__EXCERPT TO READ__.
- - -
Chuck, your sense of where this Republican race is now?

CHARLES LANE, FOX NEWS CONTRIBUTOR: One of the things that's interesting about the numbers that Karl just referred to, they're still showing between 40 percent and 50 percent of the Republican electorate, favoring one or the other of the nonpolitical outsider, you know, people who haven't been in office before. Then you have the group, the Rubio, the Bush, the Kasich, Christie, coming up there.

What strikes me as interesting, Marco Rubio has come through the debate without doing any harm and a little bit of good. I think he's very well positioned to be the person, if anyone who sort of rises out of the pack when the fascination with the outsiders fades, as I think it inevitably will, certainly in the case of Trump. And so, Jeb is really challenged right now. He's sort of -- he's not fitting in anywhere in particular. It seems to me that Rubio is the one who is well positioned right now to pick up the pieces.

WALLACE: Meanwhile, there's a Democratic race as well, and in that race, Kirsten, Bernie Sanders is leading routinely, routinely getting much bigger crowds, routinely getting much more bigger crowds than Clinton is. How much trouble is Clinton in this and what is the latest on Joe Biden whether he's going to enter the race or not?

KIRSTEN WALKER, USA TODAY COLUMNIST: I think people are feeling more and more that it's more likely that Joe Biden will get in, but not s. But the sense is he's got to do it soon. I think there was some study that if he waited until the end of December, he would forfeit half of the delegates. So he would have to get in.
- - -
__INSTRUCTIONS FOR THE TASK__. In the campaign panel transcript, what share of the Republican electorate does Charles Lane say still favors a nonpolitical outsider? The items after this point come from a separate source.

__DATASET EXTRACT__.
- - -
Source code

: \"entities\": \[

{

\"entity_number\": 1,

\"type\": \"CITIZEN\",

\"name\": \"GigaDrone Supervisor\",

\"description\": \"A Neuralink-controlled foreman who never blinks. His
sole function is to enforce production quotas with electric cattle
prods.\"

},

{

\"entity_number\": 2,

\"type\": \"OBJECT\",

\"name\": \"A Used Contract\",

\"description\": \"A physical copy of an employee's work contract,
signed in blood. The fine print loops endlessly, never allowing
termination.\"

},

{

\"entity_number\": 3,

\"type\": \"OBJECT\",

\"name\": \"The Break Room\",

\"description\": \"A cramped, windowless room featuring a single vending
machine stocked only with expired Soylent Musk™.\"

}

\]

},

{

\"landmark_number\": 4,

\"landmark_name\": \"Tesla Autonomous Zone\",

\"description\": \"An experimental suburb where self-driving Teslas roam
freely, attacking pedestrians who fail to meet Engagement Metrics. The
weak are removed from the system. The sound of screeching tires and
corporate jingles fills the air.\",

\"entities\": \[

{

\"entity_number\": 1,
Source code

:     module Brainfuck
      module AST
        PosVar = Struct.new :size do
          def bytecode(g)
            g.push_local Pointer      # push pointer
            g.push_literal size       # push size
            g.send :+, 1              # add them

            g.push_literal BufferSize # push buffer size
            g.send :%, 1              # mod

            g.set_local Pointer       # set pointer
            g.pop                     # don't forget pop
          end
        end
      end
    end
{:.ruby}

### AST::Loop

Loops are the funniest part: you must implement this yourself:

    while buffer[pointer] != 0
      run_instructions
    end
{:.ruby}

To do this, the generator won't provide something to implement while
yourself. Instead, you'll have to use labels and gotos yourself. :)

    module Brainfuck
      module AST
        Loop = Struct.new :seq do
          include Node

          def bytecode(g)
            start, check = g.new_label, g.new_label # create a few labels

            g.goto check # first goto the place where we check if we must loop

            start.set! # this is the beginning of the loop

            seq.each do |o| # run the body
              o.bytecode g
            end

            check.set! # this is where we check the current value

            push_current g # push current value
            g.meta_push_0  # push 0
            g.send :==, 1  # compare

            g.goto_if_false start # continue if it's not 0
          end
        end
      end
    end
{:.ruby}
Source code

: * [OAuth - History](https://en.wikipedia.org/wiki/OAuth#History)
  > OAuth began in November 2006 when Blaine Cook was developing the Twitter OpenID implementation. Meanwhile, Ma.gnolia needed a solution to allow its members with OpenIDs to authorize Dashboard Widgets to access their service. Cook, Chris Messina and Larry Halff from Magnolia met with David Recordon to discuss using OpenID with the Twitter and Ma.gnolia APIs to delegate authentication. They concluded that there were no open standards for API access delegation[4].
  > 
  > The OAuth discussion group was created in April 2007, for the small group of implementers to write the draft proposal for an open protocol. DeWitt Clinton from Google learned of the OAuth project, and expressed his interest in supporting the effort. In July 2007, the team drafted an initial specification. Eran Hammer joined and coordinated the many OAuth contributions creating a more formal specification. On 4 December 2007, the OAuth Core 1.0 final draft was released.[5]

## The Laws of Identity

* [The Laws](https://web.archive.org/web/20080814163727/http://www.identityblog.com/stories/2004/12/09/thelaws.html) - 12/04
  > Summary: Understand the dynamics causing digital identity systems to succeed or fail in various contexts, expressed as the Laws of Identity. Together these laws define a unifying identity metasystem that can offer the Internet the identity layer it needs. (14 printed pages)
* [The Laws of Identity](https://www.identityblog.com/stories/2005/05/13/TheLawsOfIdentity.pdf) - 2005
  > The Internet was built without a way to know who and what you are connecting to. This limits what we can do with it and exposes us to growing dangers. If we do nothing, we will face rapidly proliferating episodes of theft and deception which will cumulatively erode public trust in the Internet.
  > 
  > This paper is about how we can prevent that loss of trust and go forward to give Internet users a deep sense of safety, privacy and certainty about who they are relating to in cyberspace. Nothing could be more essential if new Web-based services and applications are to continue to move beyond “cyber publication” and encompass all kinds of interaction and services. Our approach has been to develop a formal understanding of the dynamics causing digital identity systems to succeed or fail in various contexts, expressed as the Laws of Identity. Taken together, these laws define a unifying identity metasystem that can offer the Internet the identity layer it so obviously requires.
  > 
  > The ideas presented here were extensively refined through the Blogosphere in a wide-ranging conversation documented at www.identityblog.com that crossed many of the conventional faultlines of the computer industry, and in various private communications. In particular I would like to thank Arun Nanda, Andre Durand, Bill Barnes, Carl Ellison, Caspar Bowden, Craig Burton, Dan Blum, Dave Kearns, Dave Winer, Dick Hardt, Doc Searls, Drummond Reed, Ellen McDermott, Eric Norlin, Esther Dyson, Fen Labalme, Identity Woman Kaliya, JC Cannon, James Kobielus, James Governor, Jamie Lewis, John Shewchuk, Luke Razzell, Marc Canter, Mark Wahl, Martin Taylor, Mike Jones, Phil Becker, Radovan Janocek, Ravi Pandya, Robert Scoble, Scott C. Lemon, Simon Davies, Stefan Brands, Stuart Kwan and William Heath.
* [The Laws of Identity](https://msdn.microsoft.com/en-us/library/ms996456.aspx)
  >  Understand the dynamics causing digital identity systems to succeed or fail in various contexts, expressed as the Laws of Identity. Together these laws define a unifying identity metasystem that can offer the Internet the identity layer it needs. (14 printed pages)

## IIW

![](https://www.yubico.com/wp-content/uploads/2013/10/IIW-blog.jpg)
- - -
__RESPONSE AREA__. Between 40 percent and 50 percent.